Il sorriso che si era involontariamente formato sulle sue labbra quasi crollò, per poi subito riprendersi quando la bionda incrociò il suo sguardo per la prima volta quel giorno. Bertholdt si azzardò ad aggrottare le sopracciglia in una muta domanda nella sua direzione. Per tutta risposta la ragazza sollevò la mano destra, rivelando l’oggetto prima ignoto. Era il suo ombrello blu, quello che le aveva prestato. Era passata per tornarglielo?
La ragazza fissò lo sguardo sul suo per qualche altro secondo, che per lui sembrarono non passare mai- ma comunque troppo pochi per riuscire a fermarla. Quando distolse lo sguardo, spezzò quel flebile legame, semplicemente superò il negozio con passo spedito e sparì dalla vista di Bertholdt.
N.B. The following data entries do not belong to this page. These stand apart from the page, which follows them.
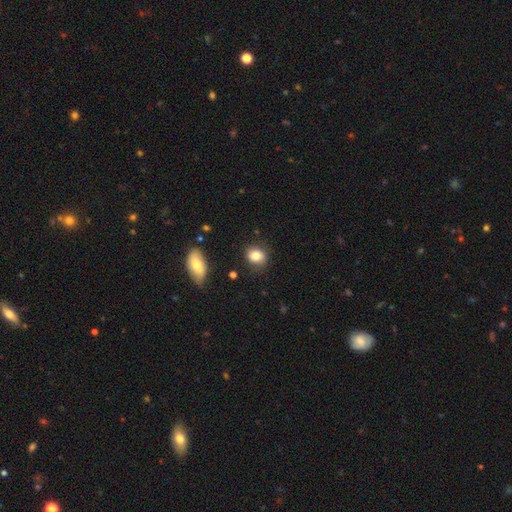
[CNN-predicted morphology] A smooth galaxy with no disk features (81%) that is round (63%). Merging: none (74%).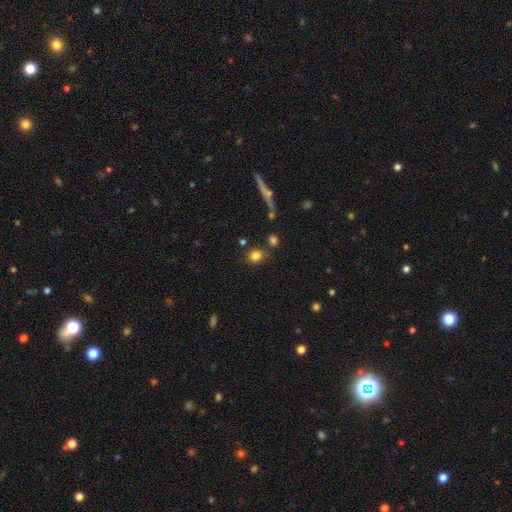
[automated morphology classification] A smooth galaxy with no disk features (82%) that is round (73%).

Vote fractions:
- Smooth or featured? smooth: 82% / star or artifact: 11% / featured or disk: 7%
- How rounded? round: 73% / in between: 25% / cigar-shaped: 2%
- Merging? none: 79% / minor disturbance: 10% / merger: 8% / major disturbance: 4%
Il ragazzo rimase a corto di parole e pensieri per qualche altro istante, prima di riuscire a comprendere ciò che forse lei gli aveva voluto silenziosamente comunicare.
‘A domenica’.
 
Bertholdt si aggrappò con le unghie e con i denti a quella promessa per il resto della settimana. Ogni giorno sembrava sempre più pieno del precedente, e se da una parte i guadagni aumentavano, dall’altra era l’entusiasmo del ragazzo a scemare. Gli sembravano ormai un ricordo sbiadito quelle giornate dedicate al dolce far niente, in compagnia del silenzio e della calma, intervallati da uno o due clienti abituali che sapevano muoversi all’interno di quel negozio quasi meglio di lui. Quella routine costituiva il motivo principale per il quale aveva deciso di prendere in mano il negozio. Non era poi così difficile immaginare la ragione per cui non vedeva l’ora che arrivasse il weekend.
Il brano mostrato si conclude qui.